Data records:
***

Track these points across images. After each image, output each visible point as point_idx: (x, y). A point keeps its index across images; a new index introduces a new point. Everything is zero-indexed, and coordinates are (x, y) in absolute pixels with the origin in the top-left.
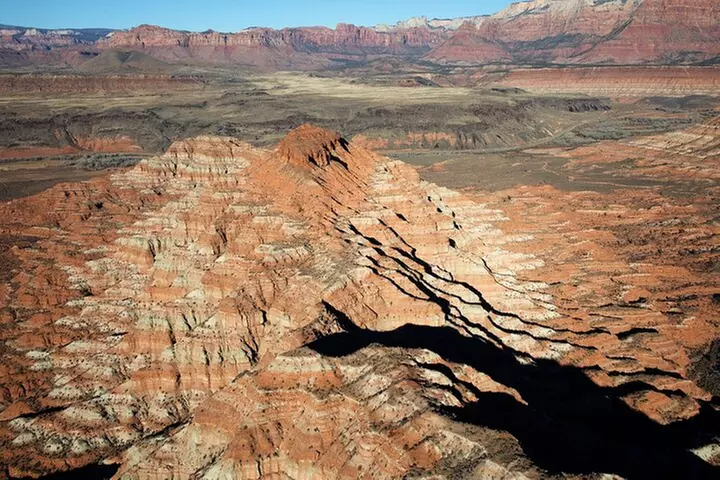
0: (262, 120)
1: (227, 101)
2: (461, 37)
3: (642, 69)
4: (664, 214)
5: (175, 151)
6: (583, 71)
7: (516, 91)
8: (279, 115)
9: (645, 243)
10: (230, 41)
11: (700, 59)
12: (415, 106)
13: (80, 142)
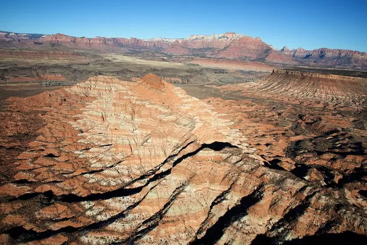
0: (112, 71)
1: (97, 63)
2: (175, 45)
3: (234, 61)
4: (257, 108)
5: (90, 81)
6: (217, 60)
7: (198, 65)
8: (117, 69)
9: (256, 117)
10: (91, 41)
11: (251, 59)
12: (167, 68)
13: (42, 76)
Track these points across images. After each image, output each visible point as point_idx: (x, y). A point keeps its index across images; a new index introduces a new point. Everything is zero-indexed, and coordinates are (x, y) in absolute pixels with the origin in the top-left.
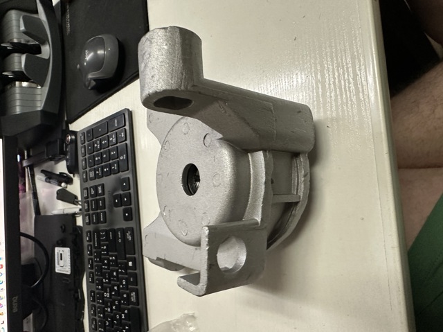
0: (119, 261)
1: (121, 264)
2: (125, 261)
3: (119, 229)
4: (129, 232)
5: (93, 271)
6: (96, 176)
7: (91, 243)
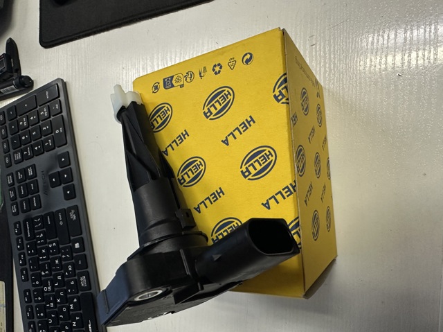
0: (61, 246)
1: (65, 249)
2: (70, 244)
4: (73, 211)
5: (26, 266)
6: (24, 158)
7: (22, 235)
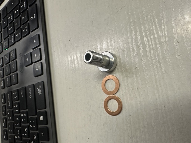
0: (30, 117)
1: (32, 119)
2: (36, 116)
3: (29, 86)
4: (40, 87)
5: (7, 129)
6: (10, 45)
7: (6, 104)
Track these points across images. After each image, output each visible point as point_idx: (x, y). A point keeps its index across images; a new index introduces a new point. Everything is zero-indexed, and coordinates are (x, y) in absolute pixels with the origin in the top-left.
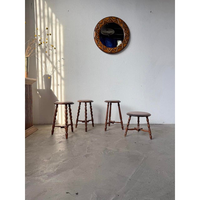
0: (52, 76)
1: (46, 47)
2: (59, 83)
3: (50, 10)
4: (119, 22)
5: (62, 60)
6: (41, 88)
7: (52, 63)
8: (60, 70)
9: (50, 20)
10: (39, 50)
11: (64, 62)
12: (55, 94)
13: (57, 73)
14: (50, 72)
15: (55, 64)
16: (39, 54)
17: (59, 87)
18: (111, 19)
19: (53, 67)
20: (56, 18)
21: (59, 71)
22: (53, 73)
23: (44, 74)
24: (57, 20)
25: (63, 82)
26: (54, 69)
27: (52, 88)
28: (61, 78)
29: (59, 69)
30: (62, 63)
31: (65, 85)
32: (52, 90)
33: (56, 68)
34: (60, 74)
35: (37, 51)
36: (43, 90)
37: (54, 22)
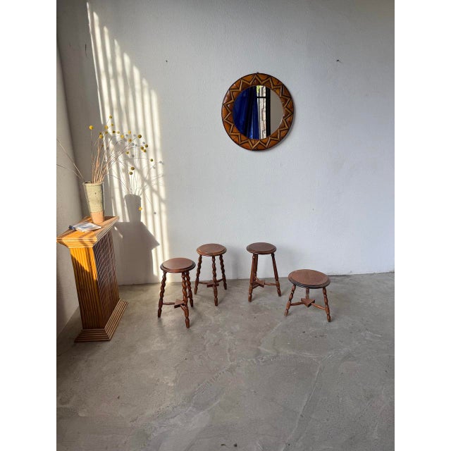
0: (141, 197)
1: (125, 140)
2: (156, 209)
3: (127, 59)
4: (274, 85)
5: (160, 165)
6: (121, 220)
7: (140, 172)
8: (158, 184)
9: (129, 83)
10: (111, 146)
11: (165, 169)
12: (151, 230)
13: (152, 190)
14: (136, 190)
15: (145, 174)
16: (113, 155)
17: (157, 217)
18: (256, 79)
19: (143, 180)
20: (142, 77)
21: (155, 187)
22: (144, 190)
23: (124, 194)
24: (145, 82)
25: (163, 207)
26: (145, 184)
27: (143, 220)
28: (160, 200)
29: (154, 183)
30: (161, 171)
31: (169, 213)
32: (145, 224)
33: (149, 182)
34: (158, 193)
35: (108, 148)
36: (125, 224)
37: (137, 87)
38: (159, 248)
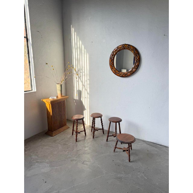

***

» Activity: Reproduce the material above line for line without changing anything, but leave the picture markers out of your answer.

» Answer section:
Track these points across images. After each image, output each visible point as point_idx: (x, y). A point keeps its index across images; a new index introduces a new point. Everything is zero-indexed, and coordinates are (x, y) in absolute pixels with the origin in the top-left.
0: (262, 120)
1: (227, 101)
2: (461, 37)
3: (642, 69)
4: (664, 214)
5: (175, 151)
6: (583, 71)
7: (516, 91)
8: (279, 115)
9: (645, 243)
10: (230, 41)
11: (700, 59)
12: (415, 106)
13: (80, 142)
0: (112, 71)
1: (97, 63)
2: (175, 45)
3: (234, 61)
4: (257, 108)
5: (90, 81)
6: (217, 60)
7: (198, 65)
8: (117, 69)
9: (256, 117)
10: (91, 41)
11: (251, 59)
12: (167, 68)
13: (42, 76)
Track these points across images. After each image, output each visible point as point_idx: (x, y). A point keeps its index across images; a new index introduces a new point. Everything is zero-indexed, and coordinates are (x, y) in absolute pixels with the origin in the top-left.
0: (119, 261)
1: (121, 264)
2: (125, 261)
3: (119, 229)
4: (129, 232)
5: (93, 271)
6: (96, 176)
7: (91, 243)
0: (61, 246)
1: (65, 249)
2: (70, 244)
4: (73, 211)
5: (26, 266)
6: (24, 158)
7: (22, 235)
0: (30, 117)
1: (32, 119)
2: (36, 116)
3: (29, 86)
4: (40, 87)
5: (7, 129)
6: (10, 45)
7: (6, 104)
Track these points across images. After each image, output each visible point as point_idx: (x, y). A point keeps its index across images; a new index introduces a new point. Everything is zero-indexed, and coordinates are (x, y) in absolute pixels with the origin in the top-left.
0: (52, 76)
1: (46, 47)
2: (59, 83)
3: (50, 10)
4: (119, 22)
5: (62, 60)
6: (41, 88)
7: (52, 63)
8: (60, 70)
9: (50, 20)
10: (39, 50)
11: (64, 62)
12: (55, 94)
13: (57, 73)
14: (50, 72)
15: (55, 64)
16: (39, 54)
17: (59, 87)
18: (111, 19)
19: (53, 67)
20: (56, 18)
21: (59, 71)
22: (53, 73)
23: (44, 74)
24: (57, 20)
25: (63, 82)
26: (54, 69)
27: (52, 88)
28: (61, 78)
29: (59, 69)
30: (62, 63)
31: (65, 85)
32: (52, 90)
33: (56, 68)
34: (60, 74)
35: (37, 51)
36: (43, 90)
37: (54, 22)
0: (141, 197)
1: (125, 140)
2: (156, 209)
3: (127, 59)
4: (274, 85)
5: (160, 165)
6: (121, 220)
7: (140, 172)
8: (158, 184)
9: (129, 83)
10: (111, 146)
11: (165, 169)
12: (151, 230)
13: (152, 190)
14: (136, 190)
15: (145, 174)
16: (113, 155)
17: (157, 217)
18: (256, 79)
19: (143, 180)
20: (142, 77)
21: (155, 187)
22: (144, 190)
23: (124, 194)
24: (145, 82)
25: (163, 207)
26: (145, 184)
27: (143, 220)
28: (160, 200)
29: (154, 183)
30: (161, 171)
31: (169, 213)
32: (145, 224)
33: (149, 182)
34: (158, 193)
35: (108, 148)
36: (125, 224)
37: (137, 87)
38: (159, 248)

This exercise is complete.